Bainbridge council adopts youth curfewsPublished 7:46pm Tuesday, May 15, 2012
In two months’ time, children and youth who go out in public while school is in session, or loiter late at night, might find themselves talking with a police officer.
That’s because the Bainbridge City Council has unanimously approved two curfews for kids under age 18, seeking them to keep them in school and off the streets late at night. The curfews will take effect in 60 days, to give Bainbridge Public Safety a chance to work through any logisitical issues. BPS Director Eric Miller said he also plans to advertise the coming curfews to the public, and work with school staff on how to best enforce the daytime ordinance.
Under the new rules, minors would be prohibited from loitering outside between 11 p.m. and 6 a.m. on weekdays and between midnight and 6 p.m. on weekends, unless they are accompanied by a parent/guardian or another adult delegated by a parent/guardian to accompany them.
The new rules also prohibit any child who is supposed to be in school from being out in public during their school’s operating hours.
Public Safety officers would use their discretion whether or not to take minors in violation of the ordinance into custody, according to Hobby.
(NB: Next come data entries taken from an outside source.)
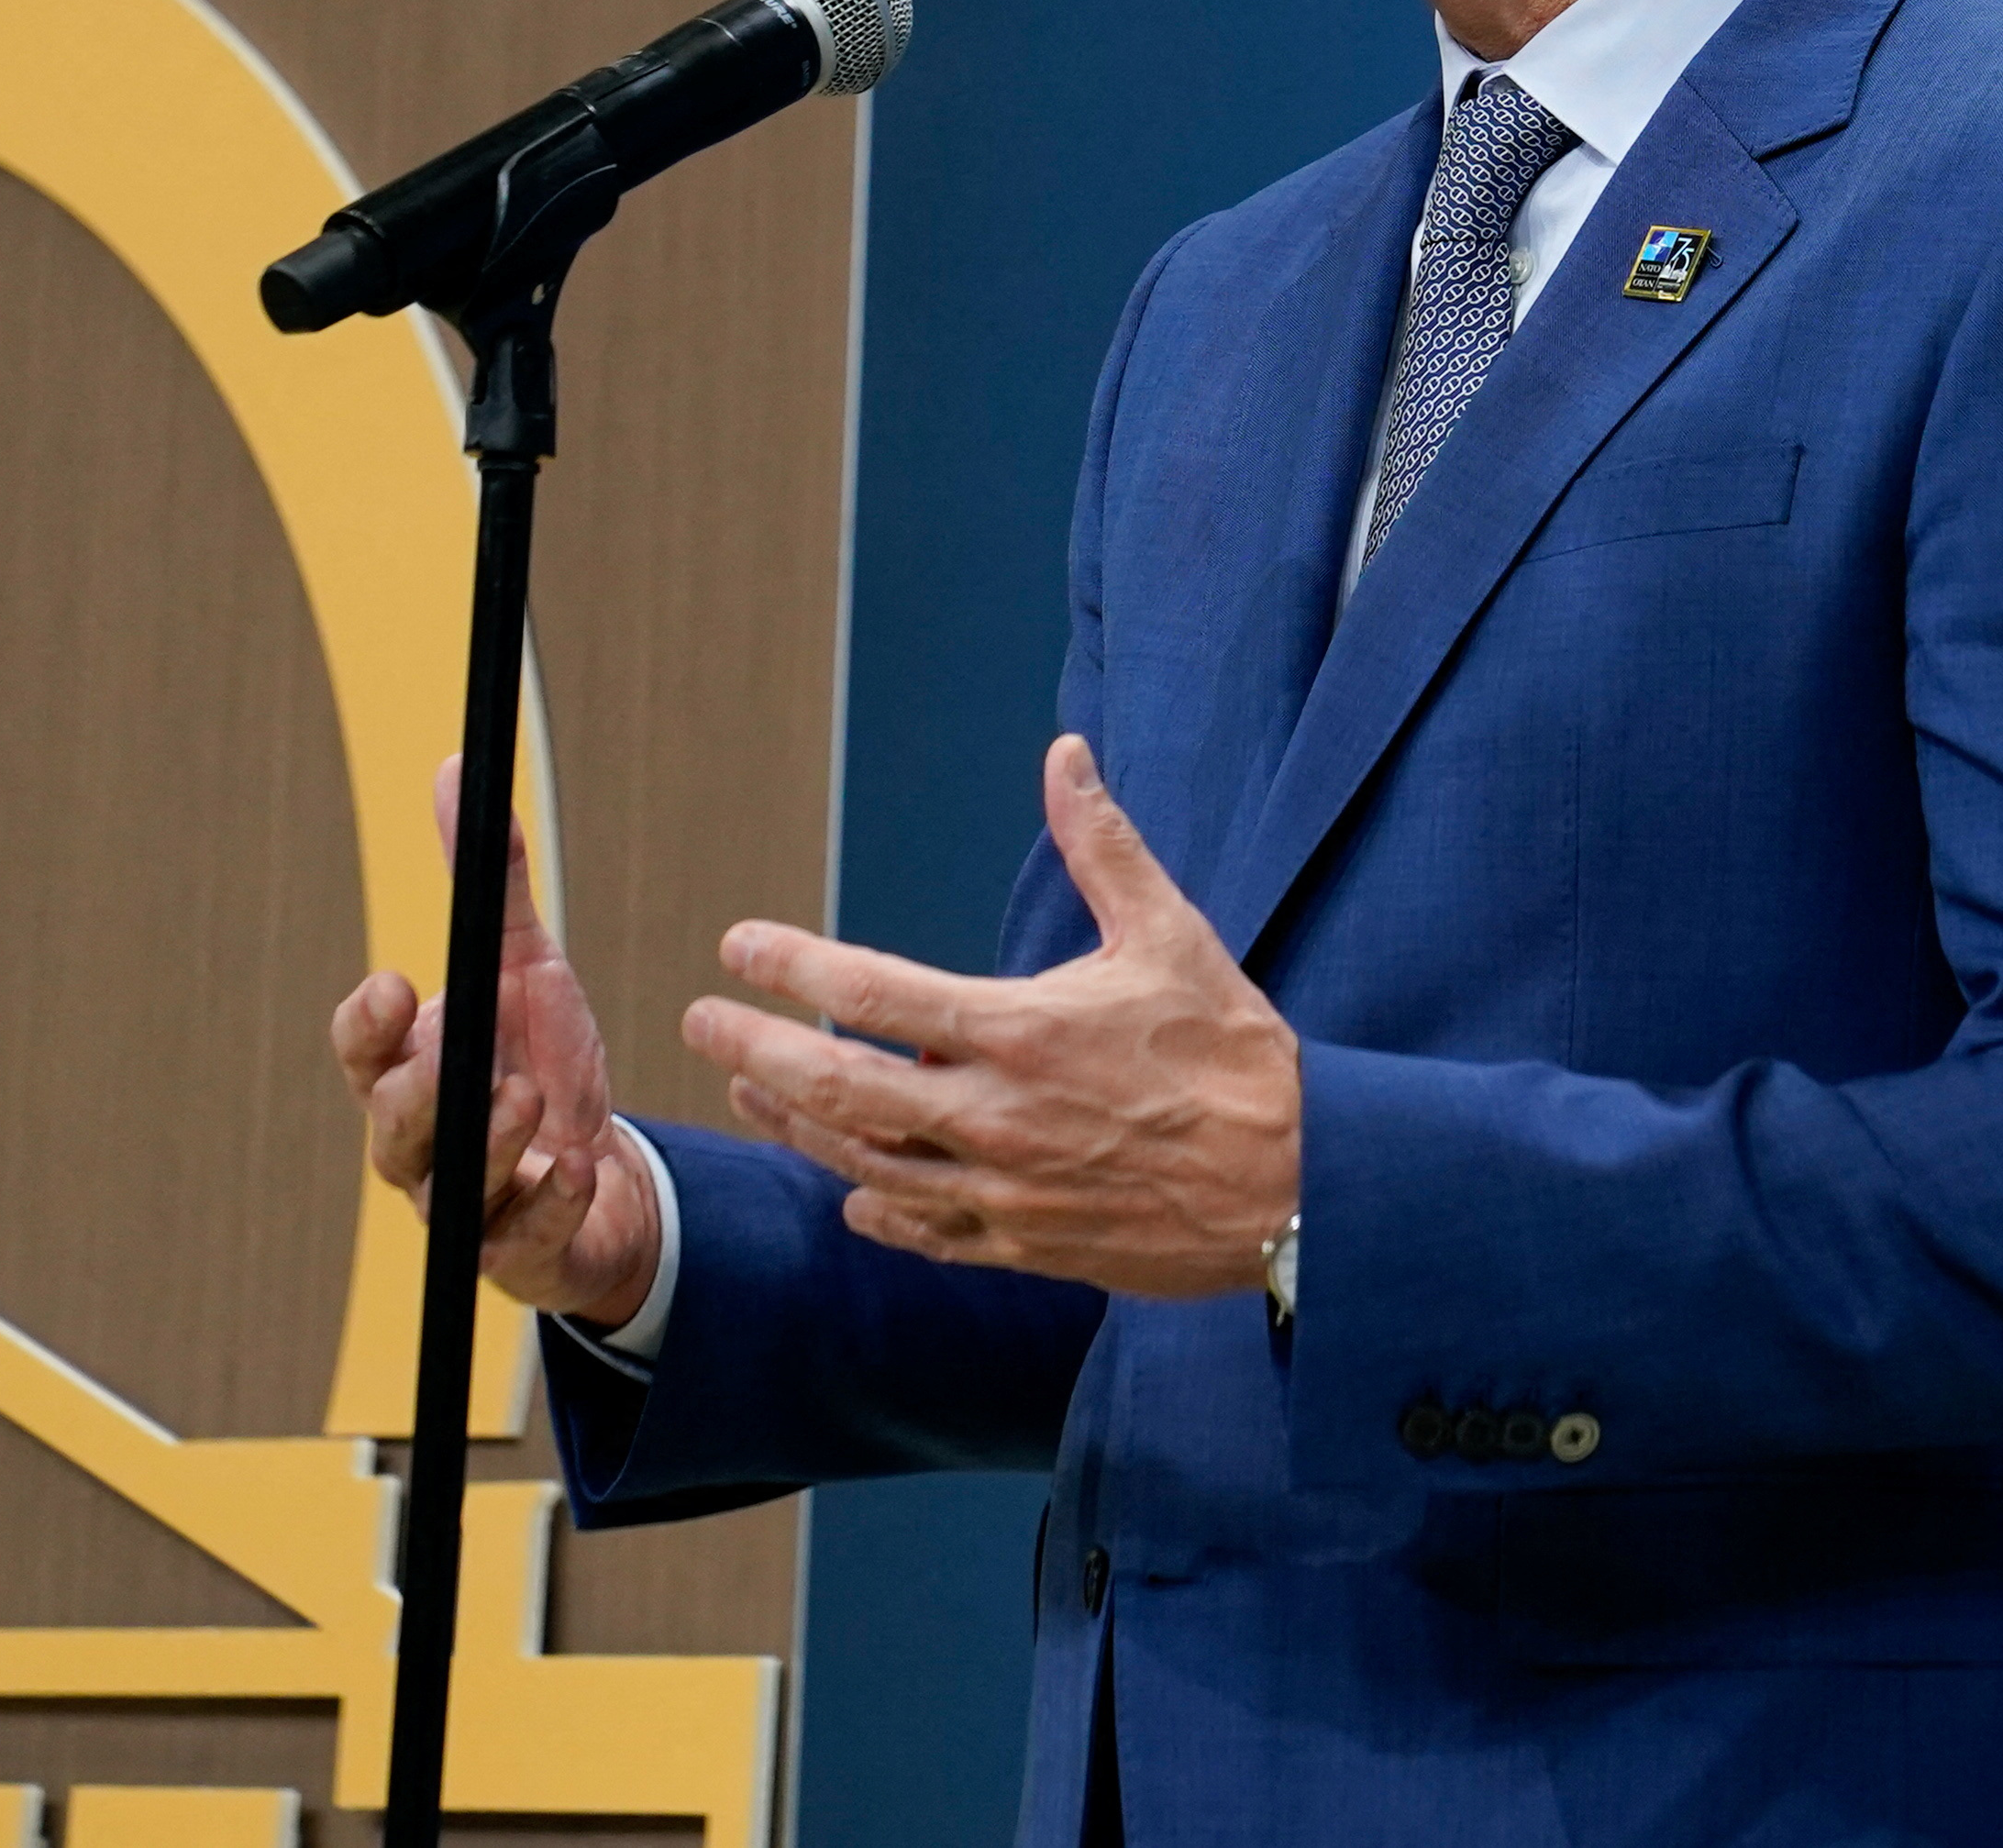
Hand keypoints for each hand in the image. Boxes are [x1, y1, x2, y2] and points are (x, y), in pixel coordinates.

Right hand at [328, 757, 667, 1330]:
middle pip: (393, 1132)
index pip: (365, 1054)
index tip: (392, 985)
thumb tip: (455, 770)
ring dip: (489, 1148)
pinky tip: (579, 1171)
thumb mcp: (527, 967)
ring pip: (453, 1193)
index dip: (367, 1028)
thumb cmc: (541, 1066)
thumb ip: (493, 887)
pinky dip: (549, 1209)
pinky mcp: (524, 1254)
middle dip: (416, 1099)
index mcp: (414, 1073)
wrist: (603, 1179)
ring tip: (526, 1106)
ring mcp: (473, 1208)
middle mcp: (429, 1146)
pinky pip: (522, 1245)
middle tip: (454, 1064)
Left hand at [684, 734, 1298, 1298]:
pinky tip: (850, 1194)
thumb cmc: (1235, 1054)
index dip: (788, 966)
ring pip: (863, 1165)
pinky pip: (926, 1233)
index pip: (867, 994)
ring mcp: (1003, 1192)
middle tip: (702, 1020)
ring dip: (795, 1127)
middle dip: (755, 1051)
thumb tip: (1065, 756)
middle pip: (835, 1089)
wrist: (1300, 1186)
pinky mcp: (1026, 1246)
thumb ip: (1103, 846)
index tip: (736, 944)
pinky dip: (878, 1212)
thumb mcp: (1171, 935)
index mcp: (1018, 1031)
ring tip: (751, 1088)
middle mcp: (993, 1117)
At a previous City Council meeting, Miller said every attempt would be made to notify the child’s parent, guardian or other immediate relative to come pick them up. The family member would also be given the opportunity to move or legally park any vehicle driven by a minor in violation of the curfew, Miller said.
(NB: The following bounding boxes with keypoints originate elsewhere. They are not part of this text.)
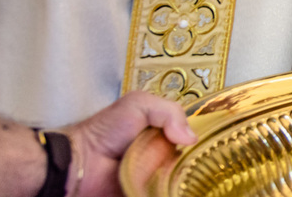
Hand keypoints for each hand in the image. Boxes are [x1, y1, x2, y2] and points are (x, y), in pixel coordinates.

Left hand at [64, 91, 195, 196]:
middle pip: (189, 156)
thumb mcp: (139, 104)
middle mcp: (162, 151)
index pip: (190, 132)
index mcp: (163, 129)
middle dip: (196, 158)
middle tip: (203, 160)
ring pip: (181, 176)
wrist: (79, 163)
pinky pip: (166, 190)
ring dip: (186, 176)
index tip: (211, 139)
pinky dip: (173, 189)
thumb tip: (191, 139)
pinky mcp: (147, 191)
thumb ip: (170, 112)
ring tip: (195, 176)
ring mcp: (155, 174)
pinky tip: (182, 187)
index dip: (202, 135)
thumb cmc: (106, 129)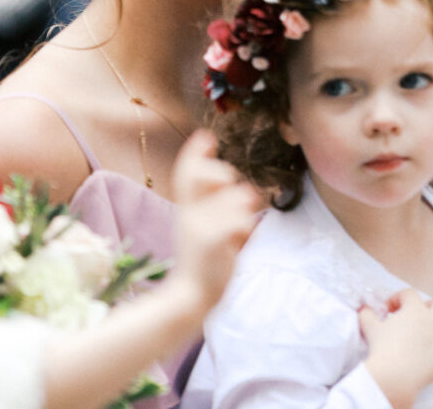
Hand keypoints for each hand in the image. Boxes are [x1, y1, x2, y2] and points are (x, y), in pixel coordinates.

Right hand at [168, 131, 260, 314]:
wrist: (192, 297)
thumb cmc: (205, 261)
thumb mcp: (207, 230)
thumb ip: (220, 208)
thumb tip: (247, 188)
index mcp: (187, 210)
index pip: (185, 174)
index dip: (195, 153)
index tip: (206, 136)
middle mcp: (189, 215)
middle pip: (201, 176)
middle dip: (221, 173)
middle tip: (232, 185)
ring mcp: (198, 228)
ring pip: (235, 199)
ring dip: (244, 211)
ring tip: (239, 231)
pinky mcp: (211, 242)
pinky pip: (240, 221)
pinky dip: (245, 230)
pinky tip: (240, 244)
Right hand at [361, 289, 432, 408]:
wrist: (395, 377)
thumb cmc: (383, 349)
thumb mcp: (370, 328)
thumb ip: (367, 314)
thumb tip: (364, 310)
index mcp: (416, 309)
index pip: (409, 294)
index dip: (398, 299)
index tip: (389, 309)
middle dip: (430, 307)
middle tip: (416, 316)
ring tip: (427, 337)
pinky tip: (429, 360)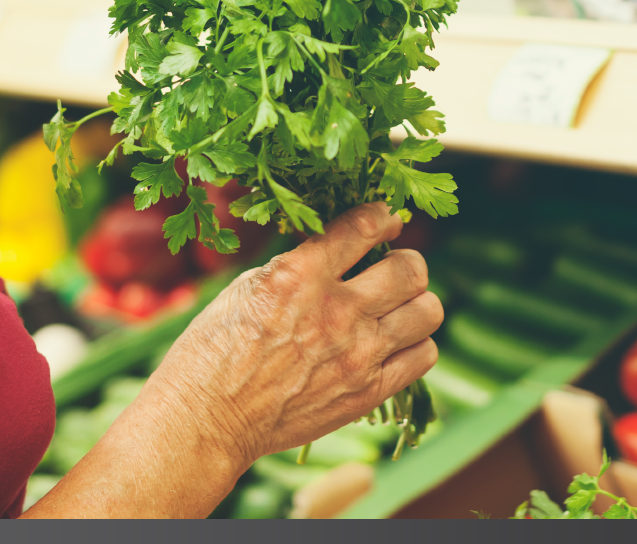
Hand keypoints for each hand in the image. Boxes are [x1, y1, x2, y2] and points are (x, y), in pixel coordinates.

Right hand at [150, 202, 443, 465]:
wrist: (208, 418)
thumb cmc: (215, 349)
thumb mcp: (248, 286)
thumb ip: (299, 266)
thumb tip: (337, 249)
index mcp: (300, 275)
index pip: (365, 226)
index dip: (383, 216)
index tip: (385, 219)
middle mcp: (337, 311)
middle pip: (411, 269)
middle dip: (406, 263)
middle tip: (393, 270)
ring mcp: (358, 354)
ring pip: (428, 312)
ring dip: (416, 303)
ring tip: (398, 308)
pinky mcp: (367, 392)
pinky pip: (423, 357)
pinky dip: (415, 346)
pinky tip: (393, 344)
In the event an officer had to take a minor into temporary custody, they would be kept separately from adult detainees at a BPS station and would generally not be handcuffed or put in a cell, per the ordinance.
In the event a minor’s parents or grandparents could not be reached, BPS would call the Department of Family and Children’s Services for assistance, Miller said. Under state and federal law, minors found in violation of the curfews can remain in BPS custody for no more than six hours.
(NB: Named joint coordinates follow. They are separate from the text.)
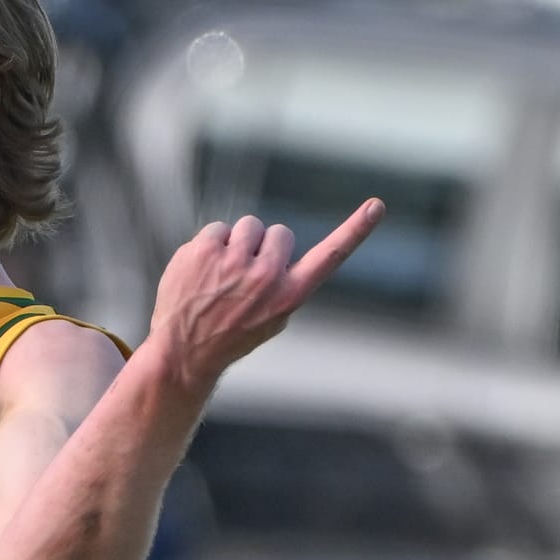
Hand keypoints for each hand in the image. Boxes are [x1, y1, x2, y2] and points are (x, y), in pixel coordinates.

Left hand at [147, 200, 384, 390]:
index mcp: (289, 296)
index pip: (329, 256)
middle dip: (264, 247)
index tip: (376, 207)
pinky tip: (202, 272)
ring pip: (250, 226)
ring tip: (221, 276)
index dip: (355, 230)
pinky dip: (211, 245)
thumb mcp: (272, 319)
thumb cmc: (232, 334)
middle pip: (280, 233)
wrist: (183, 352)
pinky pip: (219, 228)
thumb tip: (279, 241)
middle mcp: (267, 277)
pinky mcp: (205, 250)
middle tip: (243, 278)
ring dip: (237, 243)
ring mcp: (234, 262)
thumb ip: (285, 282)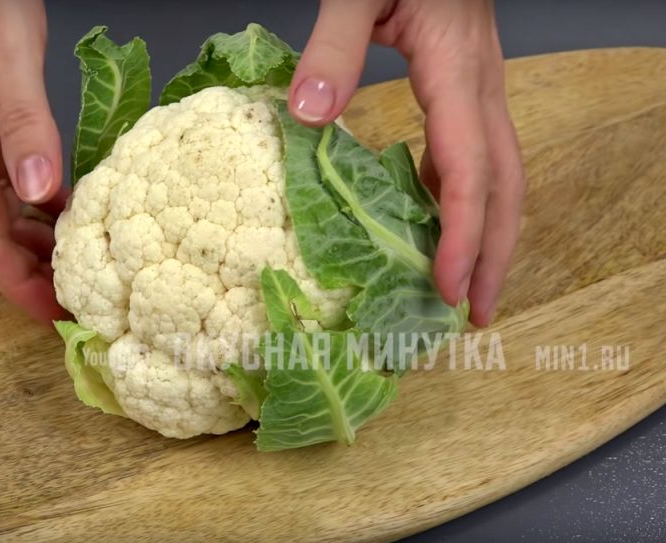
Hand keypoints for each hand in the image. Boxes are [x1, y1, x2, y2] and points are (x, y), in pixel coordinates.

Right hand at [0, 0, 67, 321]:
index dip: (14, 282)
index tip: (50, 313)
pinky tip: (65, 217)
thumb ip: (25, 124)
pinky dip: (33, 214)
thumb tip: (40, 194)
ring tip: (72, 273)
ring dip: (27, 251)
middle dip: (20, 278)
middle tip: (69, 305)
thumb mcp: (11, 57)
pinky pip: (3, 190)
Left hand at [289, 0, 524, 327]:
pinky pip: (475, 154)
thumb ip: (334, 46)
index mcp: (457, 71)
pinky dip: (464, 200)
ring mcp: (478, 87)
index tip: (450, 289)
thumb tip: (310, 115)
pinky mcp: (464, 85)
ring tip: (467, 287)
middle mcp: (481, 87)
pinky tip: (439, 224)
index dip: (463, 236)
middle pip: (505, 186)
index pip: (470, 171)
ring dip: (489, 234)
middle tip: (477, 314)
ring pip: (500, 174)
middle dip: (495, 254)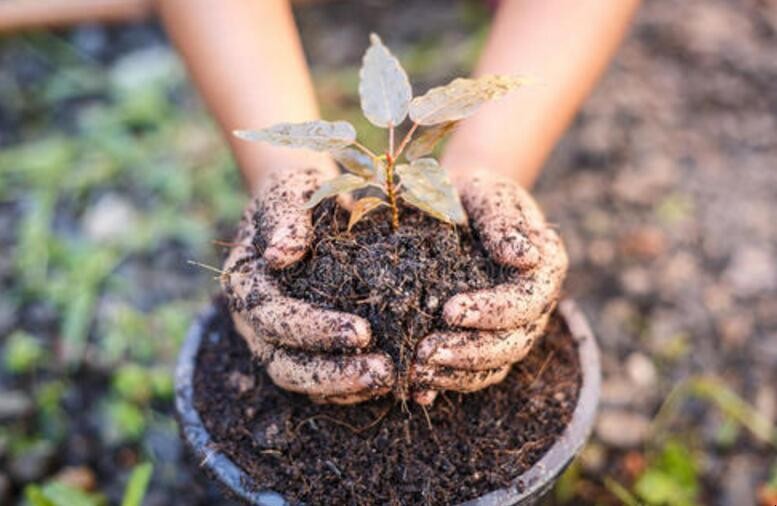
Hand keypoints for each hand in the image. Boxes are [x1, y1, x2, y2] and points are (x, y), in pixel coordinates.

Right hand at [222, 168, 394, 403]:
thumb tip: (280, 255)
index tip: (363, 332)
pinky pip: (319, 381)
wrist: (307, 203)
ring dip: (343, 387)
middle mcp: (253, 320)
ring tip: (390, 380)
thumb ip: (286, 218)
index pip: (273, 317)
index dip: (314, 330)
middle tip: (383, 372)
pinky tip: (387, 381)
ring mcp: (274, 339)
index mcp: (245, 282)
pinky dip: (349, 387)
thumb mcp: (292, 191)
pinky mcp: (300, 349)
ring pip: (300, 380)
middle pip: (283, 363)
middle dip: (332, 373)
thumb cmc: (301, 193)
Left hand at [410, 171, 567, 404]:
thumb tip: (524, 256)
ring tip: (417, 371)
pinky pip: (474, 372)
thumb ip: (504, 221)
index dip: (492, 312)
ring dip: (457, 373)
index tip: (450, 310)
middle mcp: (535, 305)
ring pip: (494, 365)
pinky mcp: (486, 342)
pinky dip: (448, 382)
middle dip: (469, 351)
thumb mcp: (488, 194)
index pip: (526, 301)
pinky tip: (419, 389)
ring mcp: (513, 328)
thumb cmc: (474, 195)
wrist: (459, 207)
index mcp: (545, 266)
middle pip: (512, 343)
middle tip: (425, 352)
Miller said similar curfews were in place in the Albion, Mich., community where he served as Public Safety director before coming to Bainbridge.
“Generally, you will see more middle school and high school freshmen and sophomores [who violate the curfews],” Miller said. “Most of the students who can’t drive and are out of school, you will find they have not been attending school regularly. We can call the parents to come get them and either take them home or to school, or turn them over to school staff ourselves.”